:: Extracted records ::

---+---

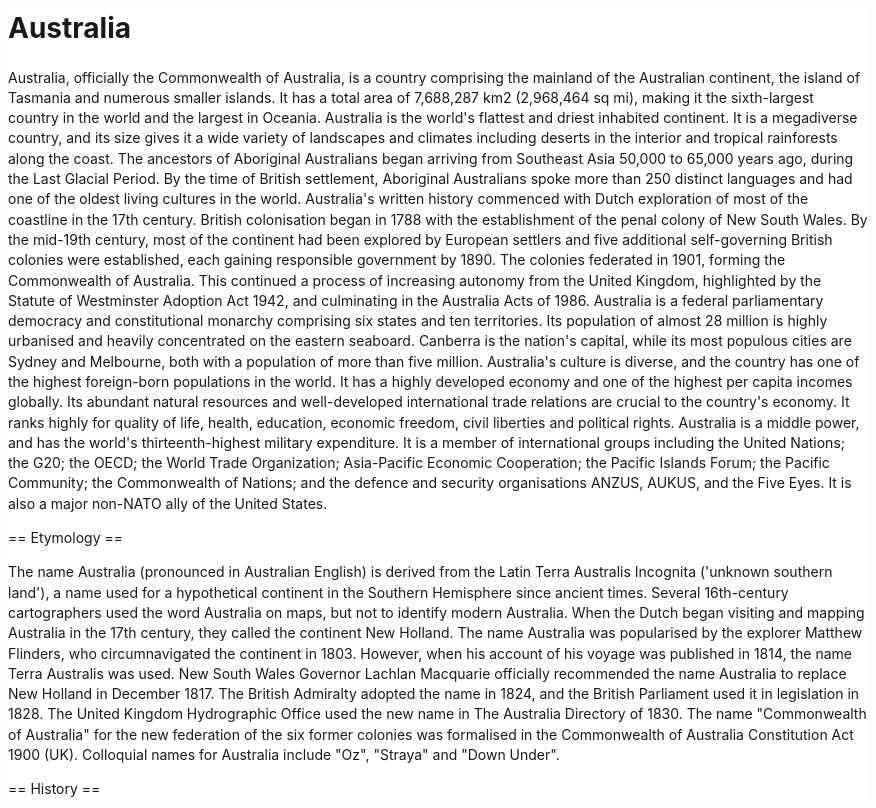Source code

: # Australia

Australia, officially the Commonwealth of Australia, is a country comprising the mainland of the Australian continent, the island of Tasmania and numerous smaller islands. It has a total area of 7,688,287 km2 (2,968,464 sq mi), making it the sixth-largest country in the world and the largest in Oceania. Australia is the world's flattest and driest inhabited continent. It is a megadiverse country, and its size gives it a wide variety of landscapes and climates including deserts in the interior and tropical rainforests along the coast.
The ancestors of Aboriginal Australians began arriving from Southeast Asia 50,000 to 65,000 years ago, during the Last Glacial Period. By the time of British settlement, Aboriginal Australians spoke more than 250 distinct languages and had one of the oldest living cultures in the world. Australia's written history commenced with Dutch exploration of most of the coastline in the 17th century. British colonisation began in 1788 with the establishment of the penal colony of New South Wales. By the mid-19th century, most of the continent had been explored by European settlers and five additional self-governing British colonies were established, each gaining responsible government by 1890. The colonies federated in 1901, forming the Commonwealth of Australia. This continued a process of increasing autonomy from the United Kingdom, highlighted by the Statute of Westminster Adoption Act 1942, and culminating in the Australia Acts of 1986.
Australia is a federal parliamentary democracy and constitutional monarchy comprising six states and ten territories. Its population of almost 28 million is highly urbanised and heavily concentrated on the eastern seaboard. Canberra is the nation's capital, while its most populous cities are Sydney and Melbourne, both with a population of more than five million. Australia's culture is diverse, and the country has one of the highest foreign-born populations in the world. It has a highly developed economy and one of the highest per capita incomes globally. Its abundant natural resources and well-developed international trade relations are crucial to the country's economy. It ranks highly for quality of life, health, education, economic freedom, civil liberties and political rights.
Australia is a middle power, and has the world's thirteenth-highest military expenditure. It is a member of international groups including the United Nations; the G20; the OECD; the World Trade Organization; Asia-Pacific Economic Cooperation; the Pacific Islands Forum; the Pacific Community; the Commonwealth of Nations; and the defence and security organisations ANZUS, AUKUS, and the Five Eyes. It is also a major non-NATO ally of the United States.


== Etymology ==

The name Australia (pronounced  in Australian English) is derived from the Latin Terra Australis Incognita ('unknown southern land'), a name used for a hypothetical continent in the Southern Hemisphere since ancient times. Several 16th-century cartographers used the word Australia on maps, but not to identify modern Australia.
When the Dutch began visiting and mapping Australia in the 17th century, they called the continent New Holland. The name Australia was popularised by the explorer Matthew Flinders, who circumnavigated the continent in 1803. However, when his account of his voyage was published in 1814, the name Terra Australis was used.
New South Wales Governor Lachlan Macquarie officially recommended the name Australia to replace New Holland in December 1817. The British Admiralty adopted the name in 1824, and the British Parliament used it in legislation in 1828. The United Kingdom Hydrographic Office used the new name in The Australia Directory of 1830. The name "Commonwealth of Australia" for the new federation of the six former colonies was formalised in the Commonwealth of Australia Constitution Act 1900 (UK).
Colloquial names for Australia include "Oz", "Straya" and "Down Under".


== History ==

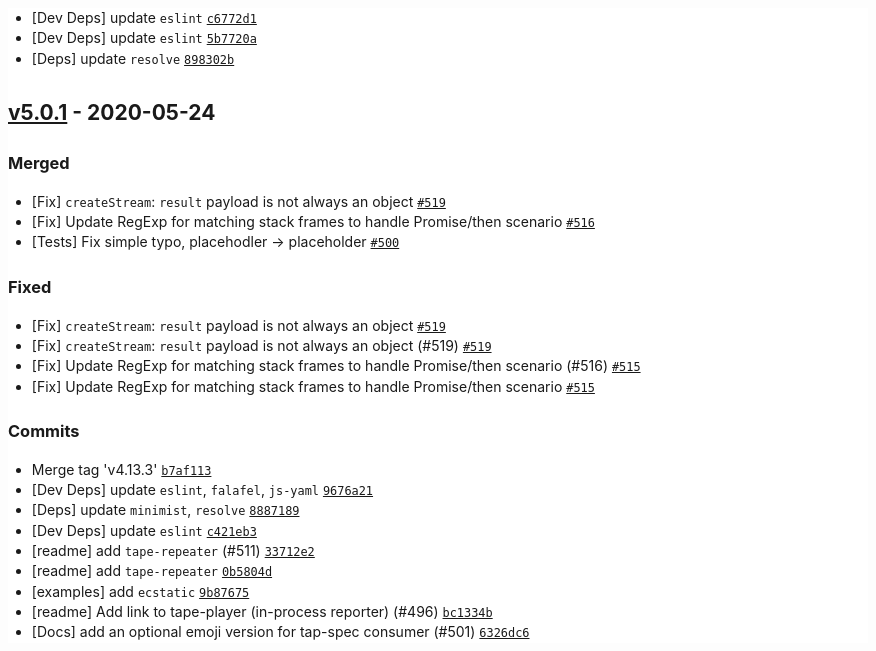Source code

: - [Dev Deps] update `eslint` [`c6772d1`](https://github.com/ljharb/tape/commit/c6772d1fd3ca827760ca01114aec25e21751d701)
- [Dev Deps] update `eslint` [`5b7720a`](https://github.com/ljharb/tape/commit/5b7720a82f505d4c8db3d340256369564d828dc6)
- [Deps] update `resolve` [`898302b`](https://github.com/ljharb/tape/commit/898302b3e914c93b407088d36a224355b898bb0c)

## [v5.0.1](https://github.com/ljharb/tape/compare/v5.0.0...v5.0.1) - 2020-05-24

### Merged

- [Fix] `createStream`: `result` payload is not always an object [`#519`](https://github.com/ljharb/tape/pull/519)
- [Fix] Update RegExp for matching stack frames to handle Promise/then scenario [`#516`](https://github.com/ljharb/tape/pull/516)
- [Tests] Fix simple typo, placehodler -&gt; placeholder [`#500`](https://github.com/ljharb/tape/pull/500)

### Fixed

- [Fix] `createStream`: `result` payload is not always an object [`#519`](https://github.com/ljharb/tape/issues/519)
- [Fix] `createStream`: `result` payload is not always an object (#519) [`#519`](https://github.com/ljharb/tape/issues/519)
- [Fix] Update RegExp for matching stack frames to handle Promise/then scenario (#516) [`#515`](https://github.com/ljharb/tape/issues/515)
- [Fix] Update RegExp for matching stack frames to handle Promise/then scenario [`#515`](https://github.com/ljharb/tape/issues/515)

### Commits

- Merge tag 'v4.13.3' [`b7af113`](https://github.com/ljharb/tape/commit/b7af113832ae5f3a2b379d859abf8f1513036961)
- [Dev Deps] update `eslint`, `falafel`, `js-yaml` [`9676a21`](https://github.com/ljharb/tape/commit/9676a21784a90a13e29505d86901cd1cd0c1c7db)
- [Deps] update `minimist`, `resolve` [`8887189`](https://github.com/ljharb/tape/commit/8887189c60d956f13f7b54497443bb4be2726748)
- [Dev Deps] update `eslint` [`c421eb3`](https://github.com/ljharb/tape/commit/c421eb36b4f6c3c51db329e2e2f03139ffa803af)
- [readme] add `tape-repeater` (#511) [`33712e2`](https://github.com/ljharb/tape/commit/33712e2dd7a89c6c97f58bfe38882631616363c4)
- [readme] add `tape-repeater` [`0b5804d`](https://github.com/ljharb/tape/commit/0b5804d43068602e1615dfd395a3d85949bb03da)
- [examples] add `ecstatic` [`9b87675`](https://github.com/ljharb/tape/commit/9b876753153e0a8f94894fbbe9e08d78df12b039)
- [readme] Add link to tape-player (in-process reporter) (#496) [`bc1334b`](https://github.com/ljharb/tape/commit/bc1334bc008e5d5aecd61c580aad1657932da146)
- [Docs] add an optional emoji version for tap-spec consumer (#501) [`6326dc6`](https://github.com/ljharb/tape/commit/6326dc62e761b92b87377b30c539f762ed2e9052)
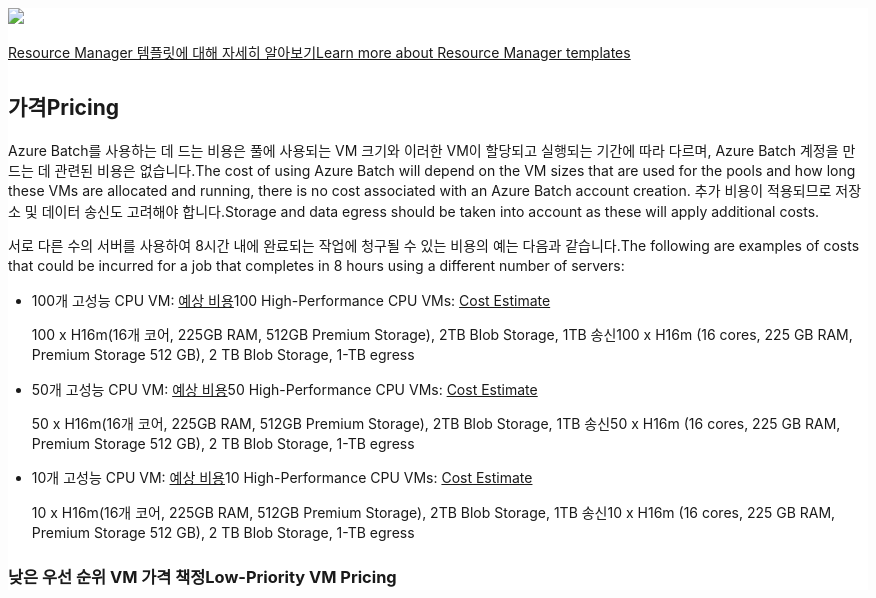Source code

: <a href="https://portal.azure.com/#create/Microsoft.Template/uri/https%3A%2F%2Fraw.githubusercontent.com%2Fmspnp%2Fsolution-architectures%2Fmaster%2Fhpc%2Fbatchcreatewithpools.json" target="_blank">
    <img src="http://azuredeploy.net/deploybutton.png"/>
</a>

<span data-ttu-id="e86d2-178">[Resource Manager 템플릿에 대해 자세히 알아보기][azure-arm-templates]</span><span class="sxs-lookup"><span data-stu-id="e86d2-178">[Learn more about Resource Manager templates][azure-arm-templates]</span></span>

## <a name="pricing"></a><span data-ttu-id="e86d2-179">가격</span><span class="sxs-lookup"><span data-stu-id="e86d2-179">Pricing</span></span>

<span data-ttu-id="e86d2-180">Azure Batch를 사용하는 데 드는 비용은 풀에 사용되는 VM 크기와 이러한 VM이 할당되고 실행되는 기간에 따라 다르며, Azure Batch 계정을 만드는 데 관련된 비용은 없습니다.</span><span class="sxs-lookup"><span data-stu-id="e86d2-180">The cost of using Azure Batch will depend on the VM sizes that are used for the pools and how long these VMs are allocated and running, there is no cost associated with an Azure Batch account creation.</span></span> <span data-ttu-id="e86d2-181">추가 비용이 적용되므로 저장소 및 데이터 송신도 고려해야 합니다.</span><span class="sxs-lookup"><span data-stu-id="e86d2-181">Storage and data egress should be taken into account as these will apply additional costs.</span></span>

<span data-ttu-id="e86d2-182">서로 다른 수의 서버를 사용하여 8시간 내에 완료되는 작업에 청구될 수 있는 비용의 예는 다음과 같습니다.</span><span class="sxs-lookup"><span data-stu-id="e86d2-182">The following are examples of costs that could be incurred for a job that completes in 8 hours using a different number of servers:</span></span>

* <span data-ttu-id="e86d2-183">100개 고성능 CPU VM: [예상 비용][hpc-est-high]</span><span class="sxs-lookup"><span data-stu-id="e86d2-183">100 High-Performance CPU VMs: [Cost Estimate][hpc-est-high]</span></span>

  <span data-ttu-id="e86d2-184">100 x H16m(16개 코어, 225GB RAM, 512GB Premium Storage), 2TB Blob Storage, 1TB 송신</span><span class="sxs-lookup"><span data-stu-id="e86d2-184">100 x H16m (16 cores, 225 GB RAM, Premium Storage 512 GB), 2 TB Blob Storage, 1-TB egress</span></span>

* <span data-ttu-id="e86d2-185">50개 고성능 CPU VM: [예상 비용][hpc-est-med]</span><span class="sxs-lookup"><span data-stu-id="e86d2-185">50 High-Performance CPU VMs: [Cost Estimate][hpc-est-med]</span></span>

  <span data-ttu-id="e86d2-186">50 x H16m(16개 코어, 225GB RAM, 512GB Premium Storage), 2TB Blob Storage, 1TB 송신</span><span class="sxs-lookup"><span data-stu-id="e86d2-186">50 x H16m (16 cores, 225 GB RAM, Premium Storage 512 GB), 2 TB Blob Storage, 1-TB egress</span></span>

* <span data-ttu-id="e86d2-187">10개 고성능 CPU VM: [예상 비용][hpc-est-low]</span><span class="sxs-lookup"><span data-stu-id="e86d2-187">10 High-Performance CPU VMs: [Cost Estimate][hpc-est-low]</span></span>
  
  <span data-ttu-id="e86d2-188">10 x H16m(16개 코어, 225GB RAM, 512GB Premium Storage), 2TB Blob Storage, 1TB 송신</span><span class="sxs-lookup"><span data-stu-id="e86d2-188">10 x H16m (16 cores, 225 GB RAM, Premium Storage 512 GB), 2 TB Blob Storage, 1-TB egress</span></span>

### <a name="low-priority-vm-pricing"></a><span data-ttu-id="e86d2-189">낮은 우선 순위 VM 가격 책정</span><span class="sxs-lookup"><span data-stu-id="e86d2-189">Low-Priority VM Pricing</span></span>


[architecture]: ./media/native-hpc-ref-arch.png
[resource-groups]: /azure/azure-resource-manager/resource-group-overview
[security]: /azure/security/
[resiliency]: /azure/architecture/resiliency/
[scalability]: /azure/architecture/checklist/scalability
[vmss]: /azure/virtual-machine-scale-sets/overview
[vnet]: /azure/virtual-network/virtual-networks-overview
[storage]: https://azure.microsoft.com/services/storage/
[batch]: https://azure.microsoft.com/services/batch/
[batch-arch]: https://azure.microsoft.com/solutions/architecture/big-compute-with-azure-batch/
[compute-hpc]: /azure/virtual-machines/windows/sizes-hpc
[compute-gpu]: /azure/virtual-machines/windows/sizes-gpu
[compute-compute]: /azure/virtual-machines/windows/sizes-compute
[compute-memory]: /azure/virtual-machines/windows/sizes-memory
[compute-general]: /azure/virtual-machines/windows/sizes-general
[compute-storage]: /azure/virtual-machines/windows/sizes-storage
[compute-acu]: /azure/virtual-machines/windows/acu
[compute=benchmark]: /azure/virtual-machines/windows/compute-benchmark-scores
[hpc-est-high]: https://azure.com/e/9ac25baf44ef49c3a6b156935ee9544c
[hpc-est-med]: https://azure.com/e/0286f1d6f6784310af4dcda5aec8c893
[hpc-est-low]: https://azure.com/e/e39afab4e71949f9bbabed99b428ba4a
[batch-labs-masterclass]: https://github.com/azurebigcompute/BigComputeLabs/tree/master/Azure%20Batch%20Masterclass%20Labs
[batch-scaling]: /azure/batch/batch-automatic-scaling
[hpc-alt-solutions]: /azure/virtual-machines/linux/high-performance-computing?toc=%2fazure%2fbatch%2ftoc.json
[batch-monitor]: /azure/batch/monitoring-overview
[batch-pricing]: https://azure.microsoft.com/en-gb/pricing/details/batch/
[batch-doc]: /azure/batch/
[batch-overview]: https://azure.microsoft.com/services/batch/
[batch-containers]: https://github.com/Azure/batch-shipyard
[azure-arm-templates]: /azure/azure-resource-manager/resource-group-overview#template-deployment
[batch-plugins]: /azure/batch/batch-rendering-service#options-for-submitting-a-render-job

---+---

:: Brief ::
Copy out every line from the data above that has "colonies" in it.

:: Answer to the problem ::
The ancestors of Aboriginal Australians began arriving from Southeast Asia 50,000 to 65,000 years ago, during the Last Glacial Period. By the time of British settlement, Aboriginal Australians spoke more than 250 distinct languages and had one of the oldest living cultures in the world. Australia's written history commenced with Dutch exploration of most of the coastline in the 17th century. British colonisation began in 1788 with the establishment of the penal colony of New South Wales. By the mid-19th century, most of the continent had been explored by European settlers and five additional self-governing British colonies were established, each gaining responsible government by 1890. The colonies federated in 1901, forming the Commonwealth of Australia. This continued a process of increasing autonomy from the United Kingdom, highlighted by the Statute of Westminster Adoption Act 1942, and culminating in the Australia Acts of 1986.
New South Wales Governor Lachlan Macquarie officially recommended the name Australia to replace New Holland in December 1817. The British Admiralty adopted the name in 1824, and the British Parliament used it in legislation in 1828. The United Kingdom Hydrographic Office used the new name in The Australia Directory of 1830. The name "Commonwealth of Australia" for the new federation of the six former colonies was formalised in the Commonwealth of Australia Constitution Act 1900 (UK).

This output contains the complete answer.